Operational Risk and Advisory IT and Information Security Specialist

Job description

Job Description

The position of Operational Risk and Advisory Specialist is within the Operational Risk Function, a critical component of the second line of defense. This role is responsible for providing comprehensive oversight of operational risk activities, with a strong emphasis on new technologies, information security, and cyber risks.
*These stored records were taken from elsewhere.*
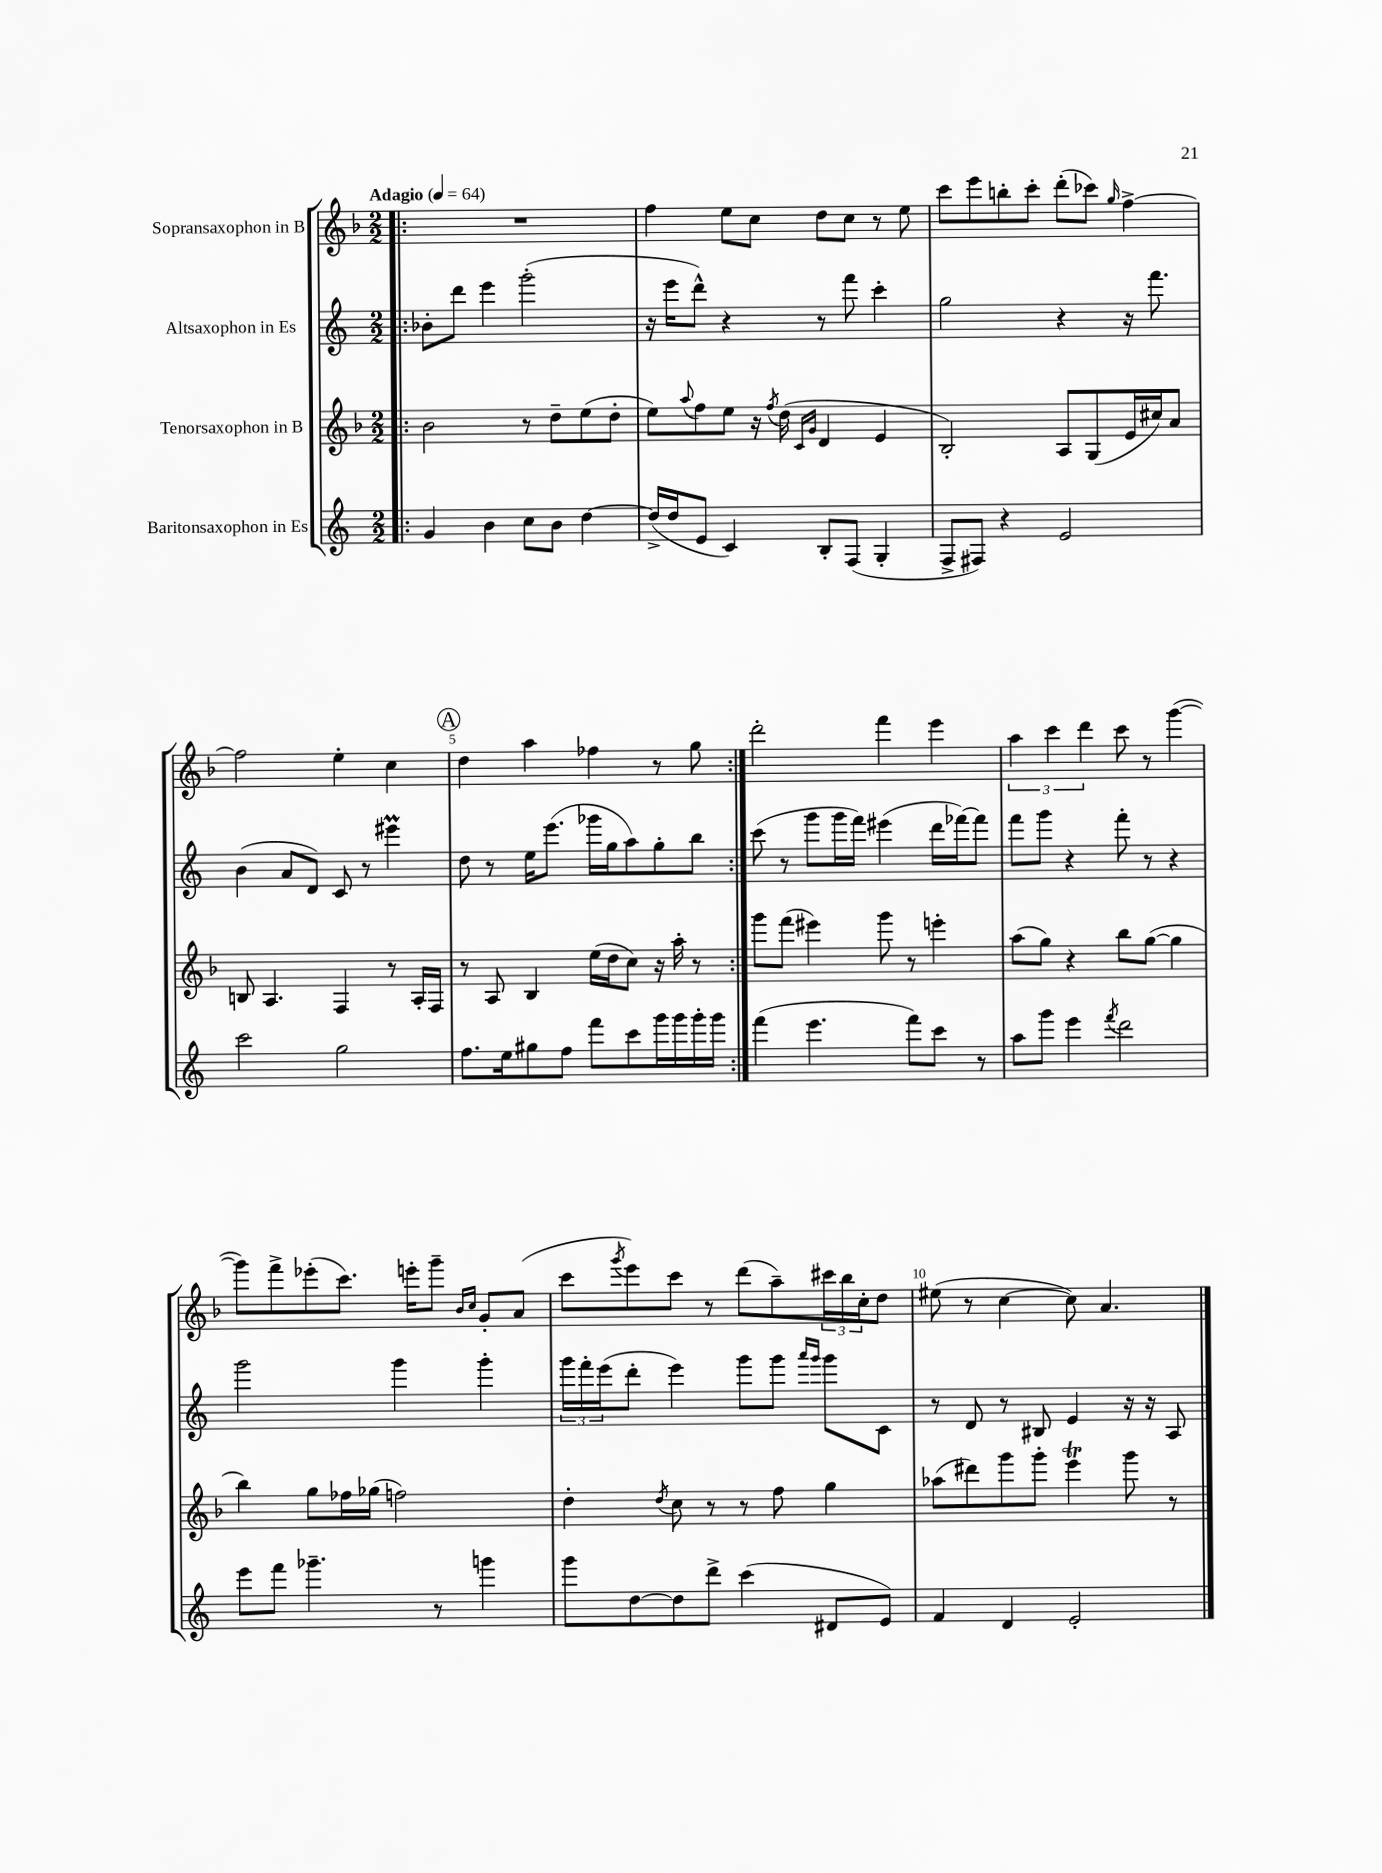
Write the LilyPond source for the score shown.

<<
\new StaffGroup <<
\new Staff = "s0" \with { instrumentName = "Sopransaxophon in B" } {
    \clef treble \key f \major \numericTimeSignature \time 2/2 \tempo "Adagio" 4 = 64
    \repeat volta 2 { \bar ".|:" R1 |
    f''4 e''8 c''8 d''8 c''8 r8 e''8 |
    c'''8 e'''8 b''8-. c'''8-. d'''8-.( ces'''8) \grace { g''16 } f''4~-> |
    f''2 e''4-. c''4 |
    \mark \markup { \circle "A" } d''4 a''4 fes''4 r8 g''8 | }
    d'''2-. f'''4 e'''4 |
    \tuplet 3/2 { a''4 c'''4 d'''4 } c'''8 r8 g'''4~( |
    g'''8) f'''8-> ees'''8-.( c'''8.) e'''16-. g'''8-- \grace { bes'16 c''16 } g'8-. a'8( |
    c'''8 \acciaccatura { g'''8 } e'''8) c'''8 r8 d'''8( a''8--) \tuplet 3/2 { cis'''16 bes''16 c''16-. } d''8 |
    eis''8( r8 c''4~ c''8) a'4. \bar "|." |
}
\new Staff = "s1" \with { instrumentName = "Altsaxophon in Es" } {
    \clef treble \key c \major \numericTimeSignature \time 2/2
    \repeat volta 2 { \bar ".|:" bes'8-. d'''8 e'''4 g'''2-.( |
    r16 e'''16 d'''8-^) r4 r8 f'''8 c'''4-. |
    g''2 r4 r16 f'''8. |
    b'4( a'8 d'8) c'8 r8 eis'''4\prall |
    \mark \markup { \circle "A" } d''8 r8 e''16 e'''8.( ges'''16 g''16 a''8) g''8-. b''8 | }
    c'''8( r8 g'''8 g'''16 f'''16) eis'''4( d'''16 fes'''16~) fes'''8 |
    f'''8 g'''8 r4 f'''8-. r8 r4 |
    g'''2 g'''4 g'''4-. |
    \tuplet 3/2 { g'''16 f'''16-. e'''16( } d'''8-. e'''4) g'''8 g'''8 \grace { a'''16 g'''16 } g'''8 c'8 |
    r8 d'8 r8 bis8 e'4 r16 r16 a8 \bar "|." |
}
\new Staff = "s2" \with { instrumentName = "Tenorsaxophon in B" } {
    \clef treble \key f \major \numericTimeSignature \time 2/2
    \repeat volta 2 { \bar ".|:" bes'2 r8 d''8-- e''8( d''8-. |
    e''8) \appoggiatura { a''8 } f''8 e''8 r16 \acciaccatura { f''8 } d''16( \grace { c'16 g'16 } d'4 e'4 |
    bes2-.) a8 g8( e'16 cis''16) a'8 |
    b8 a4. f4 r8 a16-. f16 |
    \mark \markup { \circle "A" } r8 a8 bes4 e''16( d''16 c''8) r16 a''16-. r8 | }
    g'''8 f'''8( eis'''4) g'''8 r8 e'''4-. |
    a''8( g''8) r4 bes''8 g''8~( g''4 |
    bes''4) g''8 fes''16 ges''16( f''2) |
    d''4-. \acciaccatura { d''8 } c''8 r8 r8 f''8 g''4 |
    aes''8( dis'''8) g'''8 g'''8-. e'''4\trill g'''8 r8 \bar "|." |
}
\new Staff = "s3" \with { instrumentName = "Baritonsaxophon in Es" } {
    \clef treble \key c \major \numericTimeSignature \time 2/2
    \repeat volta 2 { \bar ".|:" g'4 b'4 c''8 b'8 d''4~ |
    d''16->( d''16 e'8 c'4) b8-. f8( g4-. |
    f8-> fis8) r4 e'2 |
    c'''2 g''2 |
    \mark \markup { \circle "A" } f''8. e''16 gis''8 f''8 f'''8 c'''8 g'''16 g'''16 g'''16-. g'''16 | }
    f'''4( e'''4. f'''8) c'''8 r8 |
    a''8 g'''8 e'''4 \acciaccatura { f'''8 } d'''2 |
    e'''8 f'''8 ges'''4.-- r8 g'''4 |
    g'''8 d''8~ d''8 d'''8-> c'''4( dis'8 e'8) |
    f'4 d'4 e'2-. \bar "|." |
}
>>
>>
\layout { \context { \Score \override BarNumber.break-visibility = ##(#f #t #t) barNumberVisibility = #(every-nth-bar-number-visible 5) } }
The Operational Risk function engages in advisory, risk assessment, analysis, and reporting to the Bank's governing bodies.

Main tasks

• Development, implementation and execution of risk activities:
  • Improving the risk management framework in terms of risk assessment and advice, particularly in relation to new technologies, information security and cyber risks.
  • Work with business units to integrate advanced risk management practices into their operations.
• Risk assessment and analysis:
  • Perform ad hoc risk assessments and analysis, particularly related to information security and cyber threats, to identify potential issues and propose effective mitigation measures.
  • Carrying out incident analyses to determine the causes, identify risk mitigation measures and ensure implementation.
• Consulting:
  • Advising business units, including the review of the internal control framework with a focus on IT and information security, in order to support the sustainable business development of the bank.
  • Expert tips on risk mitigation strategies, particularly in relation to information security and new technologies.
• Reporting and communication:
  • Reporting and presenting risk assessment findings to the risk management leadership group and other relevant stakeholders, with a focus on cyber risks and technology vulnerabilities.
  • Preparation of detailed risk reports and presentations for management review.
• Introduction of digital solutions:
  • Actively participate in the introduction of new digital solutions to support the implementation of the internal control system globally to ensure that these solutions address information security and cyber risk management concerns.

Requirements

• University degree in business administration, economics, natural sciences, information security or a related field.
• 10 years of professional experience, including consulting or audit at a leading professional services firm and/or in a comparable position at a market-leading bank.
• Solid understanding of core banking systems, end-to-end transaction processing and cyber security principles.
• Proven ability to write reports and communicate effectively with a senior audience.
• Excellent analytical skills and a structured approach to problem solving and reporting.
• Exceptional communication skills in English, both written and spoken.
• Ability to work autonomously and as part of a global team in a fast-paced environment.
• Experience with new technologies and a deep understanding of information security and cyber risk management.

We offer

• Sense of responsibility: Taking responsibility for tasks and challenges as well as continuous improvement.
• Hands-on: Proactive approach to deliver high quality results quickly.
• Passionate: Commitment and striving for excellence.
• Solution-oriented: Focusing on customer outcomes and treating customers fairly with a risk-aware mindset.
• Partnership: promoting cooperation and teamwork. Working together with an entrepreneurial spirit.